» WHAT YOU WILL DO: Give back every line of the material below exactly, but no images.

» SUPPLIED DATA:
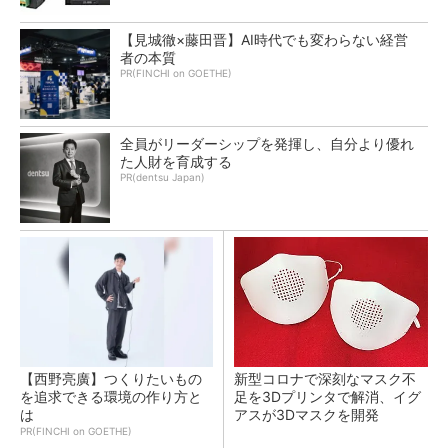
【見城徹×藤田晋】AI時代でも変わらない経営
者の本質
PR(FINCHI on GOETHE)
全員がリーダーシップを発揮し、自分より優れ
た人財を育成する
PR(dentsu Japan)
【西野亮廣】つくりたいもの
新型コロナで深刻なマスク不
を追求できる環境の作り方と
足を3Dプリンタで解消、イグ
は
アスが3Dマスクを開発
PR(FINCHI on GOETHE)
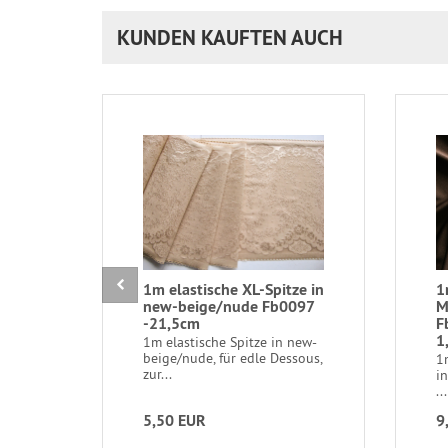
KUNDEN KAUFTEN AUCH
1m elastische XL-Spitze in
1
new-beige/nude Fb0097
M
-21,5cm
F
1
1m elastische Spitze in new-
beige/nude, für edle Dessous,
1
zur...
i
..
5,50 EUR
9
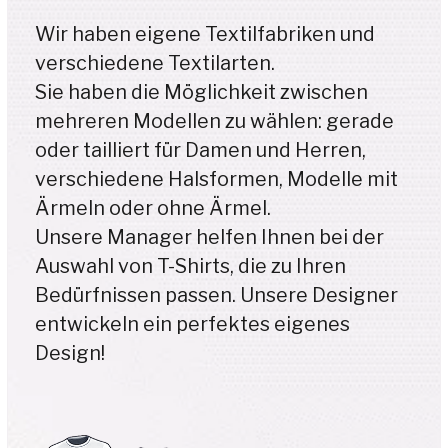
Mesh-Gewebe
Quadratischer Stoff
Spinnstoff
Schmetterlingsstoff
Milchseidenstoff
Nadelgewebe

» WRITTEN ANSWER:
【見城徹×藤田晋】AI時代でも変わらない経営
者の本質
PR(FINCHI on GOETHE)
全員がリーダーシップを発揮し、自分より優れ
た人財を育成する
PR(dentsu Japan)
【西野亮廣】つくりたいもの
新型コロナで深刻なマスク不
を追求できる環境の作り方と
足を3Dプリンタで解消、イグ
は
アスが3Dマスクを開発
PR(FINCHI on GOETHE)
KUNDEN KAUFTEN AUCH
1m elastische XL-Spitze in
1
new-beige/nude Fb0097
M
-21,5cm
F
1
1m elastische Spitze in new-
beige/nude, für edle Dessous,
1
zur...
i
..
5,50 EUR
9
Mesh-Gewebe
Quadratischer Stoff
Spinnstoff
Schmetterlingsstoff
Milchseidenstoff
Nadelgewebe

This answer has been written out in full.